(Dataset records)
-- -- --
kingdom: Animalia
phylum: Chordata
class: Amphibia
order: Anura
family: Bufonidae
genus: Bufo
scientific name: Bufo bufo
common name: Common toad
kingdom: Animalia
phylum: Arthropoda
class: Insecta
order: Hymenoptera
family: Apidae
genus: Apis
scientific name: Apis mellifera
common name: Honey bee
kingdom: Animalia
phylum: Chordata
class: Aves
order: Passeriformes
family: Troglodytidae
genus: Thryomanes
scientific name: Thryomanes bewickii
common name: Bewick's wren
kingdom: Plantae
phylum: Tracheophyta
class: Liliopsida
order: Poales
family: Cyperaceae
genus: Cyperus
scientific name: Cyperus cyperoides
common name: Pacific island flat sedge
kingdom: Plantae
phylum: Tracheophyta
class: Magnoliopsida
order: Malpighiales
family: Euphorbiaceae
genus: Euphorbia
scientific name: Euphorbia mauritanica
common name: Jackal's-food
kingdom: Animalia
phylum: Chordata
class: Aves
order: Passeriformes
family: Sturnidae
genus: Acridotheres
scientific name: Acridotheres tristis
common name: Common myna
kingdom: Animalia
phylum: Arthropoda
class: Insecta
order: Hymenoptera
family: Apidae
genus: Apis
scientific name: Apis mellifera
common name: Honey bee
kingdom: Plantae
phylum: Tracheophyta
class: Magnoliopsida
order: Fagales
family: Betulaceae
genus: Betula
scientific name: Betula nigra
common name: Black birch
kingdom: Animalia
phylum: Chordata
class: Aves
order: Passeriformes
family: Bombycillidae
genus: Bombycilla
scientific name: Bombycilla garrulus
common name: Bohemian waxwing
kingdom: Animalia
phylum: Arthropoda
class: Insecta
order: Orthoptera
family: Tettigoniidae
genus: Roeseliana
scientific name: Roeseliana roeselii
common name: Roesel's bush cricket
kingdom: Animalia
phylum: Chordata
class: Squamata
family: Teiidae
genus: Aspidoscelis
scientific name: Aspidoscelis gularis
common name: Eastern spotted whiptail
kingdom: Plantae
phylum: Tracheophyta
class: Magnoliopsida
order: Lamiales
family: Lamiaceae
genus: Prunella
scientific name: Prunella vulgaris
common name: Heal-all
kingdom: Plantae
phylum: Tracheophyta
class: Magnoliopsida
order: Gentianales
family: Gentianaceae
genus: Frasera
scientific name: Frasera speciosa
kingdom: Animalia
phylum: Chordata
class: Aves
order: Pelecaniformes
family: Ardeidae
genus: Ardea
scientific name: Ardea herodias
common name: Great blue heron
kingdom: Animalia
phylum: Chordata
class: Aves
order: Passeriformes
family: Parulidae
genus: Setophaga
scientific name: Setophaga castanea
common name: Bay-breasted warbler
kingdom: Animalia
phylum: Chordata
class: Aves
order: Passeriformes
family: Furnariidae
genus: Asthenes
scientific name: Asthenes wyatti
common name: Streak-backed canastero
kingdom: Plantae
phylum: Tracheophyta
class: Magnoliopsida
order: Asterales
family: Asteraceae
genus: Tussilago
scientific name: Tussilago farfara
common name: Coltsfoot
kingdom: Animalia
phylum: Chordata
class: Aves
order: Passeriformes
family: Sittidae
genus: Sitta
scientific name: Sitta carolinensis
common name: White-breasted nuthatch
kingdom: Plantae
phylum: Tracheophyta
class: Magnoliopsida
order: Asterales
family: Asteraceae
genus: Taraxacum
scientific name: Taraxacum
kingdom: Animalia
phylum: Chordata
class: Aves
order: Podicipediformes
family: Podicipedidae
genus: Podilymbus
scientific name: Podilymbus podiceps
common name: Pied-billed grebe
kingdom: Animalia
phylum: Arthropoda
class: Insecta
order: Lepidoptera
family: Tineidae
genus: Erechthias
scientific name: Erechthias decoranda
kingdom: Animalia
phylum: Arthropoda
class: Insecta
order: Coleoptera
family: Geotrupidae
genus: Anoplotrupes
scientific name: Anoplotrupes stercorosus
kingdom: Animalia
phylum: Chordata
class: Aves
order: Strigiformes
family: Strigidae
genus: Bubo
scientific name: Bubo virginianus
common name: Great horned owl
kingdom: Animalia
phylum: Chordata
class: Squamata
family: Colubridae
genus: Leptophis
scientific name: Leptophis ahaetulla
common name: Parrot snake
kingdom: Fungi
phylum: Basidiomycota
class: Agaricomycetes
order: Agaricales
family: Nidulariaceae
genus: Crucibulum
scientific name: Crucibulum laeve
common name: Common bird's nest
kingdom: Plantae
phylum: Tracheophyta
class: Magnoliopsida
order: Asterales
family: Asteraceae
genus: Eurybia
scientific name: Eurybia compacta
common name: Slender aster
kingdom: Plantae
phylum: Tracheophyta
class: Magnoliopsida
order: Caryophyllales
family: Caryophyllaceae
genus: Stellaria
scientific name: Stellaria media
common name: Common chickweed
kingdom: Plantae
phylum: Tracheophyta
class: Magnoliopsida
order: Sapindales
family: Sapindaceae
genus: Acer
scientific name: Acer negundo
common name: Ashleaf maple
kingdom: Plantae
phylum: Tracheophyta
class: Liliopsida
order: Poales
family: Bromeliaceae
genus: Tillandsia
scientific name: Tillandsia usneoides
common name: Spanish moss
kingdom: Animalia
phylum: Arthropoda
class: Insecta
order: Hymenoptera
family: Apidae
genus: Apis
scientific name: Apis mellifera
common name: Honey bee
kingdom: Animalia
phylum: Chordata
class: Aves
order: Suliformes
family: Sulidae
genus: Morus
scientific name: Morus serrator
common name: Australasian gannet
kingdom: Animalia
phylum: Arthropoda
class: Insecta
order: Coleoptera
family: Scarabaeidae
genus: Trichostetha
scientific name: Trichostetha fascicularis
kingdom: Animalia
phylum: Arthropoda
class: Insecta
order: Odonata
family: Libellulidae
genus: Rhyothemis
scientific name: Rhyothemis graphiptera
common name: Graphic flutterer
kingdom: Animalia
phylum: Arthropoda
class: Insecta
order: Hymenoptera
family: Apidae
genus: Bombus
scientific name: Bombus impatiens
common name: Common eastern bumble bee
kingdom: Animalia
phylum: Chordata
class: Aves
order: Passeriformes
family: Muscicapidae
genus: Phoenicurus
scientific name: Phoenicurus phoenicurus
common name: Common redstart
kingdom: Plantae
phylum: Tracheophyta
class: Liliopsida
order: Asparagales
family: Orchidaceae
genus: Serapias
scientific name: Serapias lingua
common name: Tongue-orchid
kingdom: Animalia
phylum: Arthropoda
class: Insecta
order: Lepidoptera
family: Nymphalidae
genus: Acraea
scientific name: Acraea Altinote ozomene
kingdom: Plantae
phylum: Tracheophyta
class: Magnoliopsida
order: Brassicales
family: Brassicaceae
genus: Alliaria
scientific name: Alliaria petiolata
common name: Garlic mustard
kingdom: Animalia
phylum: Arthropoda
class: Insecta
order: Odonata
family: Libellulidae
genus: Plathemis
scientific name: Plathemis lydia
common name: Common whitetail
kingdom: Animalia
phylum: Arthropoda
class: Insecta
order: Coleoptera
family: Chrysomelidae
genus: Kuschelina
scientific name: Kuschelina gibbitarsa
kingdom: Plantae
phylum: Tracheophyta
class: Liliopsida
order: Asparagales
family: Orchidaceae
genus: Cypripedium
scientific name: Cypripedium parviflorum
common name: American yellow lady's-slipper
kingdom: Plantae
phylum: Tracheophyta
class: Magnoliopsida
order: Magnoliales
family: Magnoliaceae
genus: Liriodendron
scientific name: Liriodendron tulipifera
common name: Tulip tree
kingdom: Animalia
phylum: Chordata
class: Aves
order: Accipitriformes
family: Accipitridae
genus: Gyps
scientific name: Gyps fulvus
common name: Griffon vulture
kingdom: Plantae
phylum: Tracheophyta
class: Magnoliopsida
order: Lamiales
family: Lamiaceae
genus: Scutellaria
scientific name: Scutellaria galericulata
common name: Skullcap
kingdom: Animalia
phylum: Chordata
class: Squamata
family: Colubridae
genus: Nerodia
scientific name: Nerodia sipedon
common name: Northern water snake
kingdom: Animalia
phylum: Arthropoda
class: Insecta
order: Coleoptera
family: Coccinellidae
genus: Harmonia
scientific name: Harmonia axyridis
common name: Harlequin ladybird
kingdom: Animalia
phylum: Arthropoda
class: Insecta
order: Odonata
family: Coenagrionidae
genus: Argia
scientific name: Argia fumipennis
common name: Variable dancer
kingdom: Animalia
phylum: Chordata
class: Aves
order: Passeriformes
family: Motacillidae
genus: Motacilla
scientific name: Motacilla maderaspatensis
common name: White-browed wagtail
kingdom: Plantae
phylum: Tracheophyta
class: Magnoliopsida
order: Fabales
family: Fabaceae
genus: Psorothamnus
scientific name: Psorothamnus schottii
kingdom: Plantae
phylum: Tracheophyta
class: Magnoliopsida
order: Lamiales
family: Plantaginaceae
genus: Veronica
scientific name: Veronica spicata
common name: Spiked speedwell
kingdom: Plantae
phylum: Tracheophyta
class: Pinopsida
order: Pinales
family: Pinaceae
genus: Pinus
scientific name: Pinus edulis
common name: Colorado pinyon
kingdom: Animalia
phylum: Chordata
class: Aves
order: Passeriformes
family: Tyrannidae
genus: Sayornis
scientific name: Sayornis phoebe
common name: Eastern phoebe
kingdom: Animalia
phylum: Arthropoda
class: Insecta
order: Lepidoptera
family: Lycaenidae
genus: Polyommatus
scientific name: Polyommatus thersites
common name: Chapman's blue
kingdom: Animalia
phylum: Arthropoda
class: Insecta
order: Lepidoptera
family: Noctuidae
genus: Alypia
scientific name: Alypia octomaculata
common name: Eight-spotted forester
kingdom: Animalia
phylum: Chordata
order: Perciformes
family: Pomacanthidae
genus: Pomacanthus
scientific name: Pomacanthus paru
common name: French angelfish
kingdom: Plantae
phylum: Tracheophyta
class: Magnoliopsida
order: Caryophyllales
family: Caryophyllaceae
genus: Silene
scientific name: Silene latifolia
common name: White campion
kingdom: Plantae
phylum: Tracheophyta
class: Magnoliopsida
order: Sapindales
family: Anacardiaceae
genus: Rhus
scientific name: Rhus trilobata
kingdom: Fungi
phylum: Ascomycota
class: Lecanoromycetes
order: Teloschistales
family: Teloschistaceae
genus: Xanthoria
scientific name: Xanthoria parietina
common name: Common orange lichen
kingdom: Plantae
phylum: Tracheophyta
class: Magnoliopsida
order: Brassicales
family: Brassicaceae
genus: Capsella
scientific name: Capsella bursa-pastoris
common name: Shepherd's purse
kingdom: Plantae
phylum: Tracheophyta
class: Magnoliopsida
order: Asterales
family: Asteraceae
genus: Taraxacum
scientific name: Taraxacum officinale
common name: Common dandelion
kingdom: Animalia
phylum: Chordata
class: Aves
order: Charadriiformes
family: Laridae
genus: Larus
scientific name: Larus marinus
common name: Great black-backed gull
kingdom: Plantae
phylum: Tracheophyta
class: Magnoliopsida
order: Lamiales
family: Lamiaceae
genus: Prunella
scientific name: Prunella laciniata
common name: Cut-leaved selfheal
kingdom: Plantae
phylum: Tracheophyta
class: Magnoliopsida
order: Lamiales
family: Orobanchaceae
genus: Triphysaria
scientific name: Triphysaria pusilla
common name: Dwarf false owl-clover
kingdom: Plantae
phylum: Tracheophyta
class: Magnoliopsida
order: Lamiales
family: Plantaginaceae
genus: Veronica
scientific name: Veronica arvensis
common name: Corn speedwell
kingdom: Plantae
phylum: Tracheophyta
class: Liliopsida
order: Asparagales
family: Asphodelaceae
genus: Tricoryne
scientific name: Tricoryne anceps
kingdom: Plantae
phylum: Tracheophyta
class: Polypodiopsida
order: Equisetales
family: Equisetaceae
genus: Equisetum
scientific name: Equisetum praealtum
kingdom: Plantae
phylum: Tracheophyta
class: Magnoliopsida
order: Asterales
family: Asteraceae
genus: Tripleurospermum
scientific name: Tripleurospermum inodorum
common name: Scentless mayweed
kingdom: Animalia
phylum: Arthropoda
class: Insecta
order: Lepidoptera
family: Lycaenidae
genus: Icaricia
-- -- --
Required work. Substitute "vernacular name" for every "common name" in the lines starting at the line that contains "family: Coccinellidae" and ending at the line that contains "scientific name: Psorothamnus schottii". Reproduce only those lines, with everything else unchanged.

Result for this exercise.
family: Coccinellidae
genus: Harmonia
scientific name: Harmonia axyridis
vernacular name: Harlequin ladybird
kingdom: Animalia
phylum: Arthropoda
class: Insecta
order: Odonata
family: Coenagrionidae
genus: Argia
scientific name: Argia fumipennis
vernacular name: Variable dancer
kingdom: Animalia
phylum: Chordata
class: Aves
order: Passeriformes
family: Motacillidae
genus: Motacilla
scientific name: Motacilla maderaspatensis
vernacular name: White-browed wagtail
kingdom: Plantae
phylum: Tracheophyta
class: Magnoliopsida
order: Fabales
family: Fabaceae
genus: Psorothamnus
scientific name: Psorothamnus schottii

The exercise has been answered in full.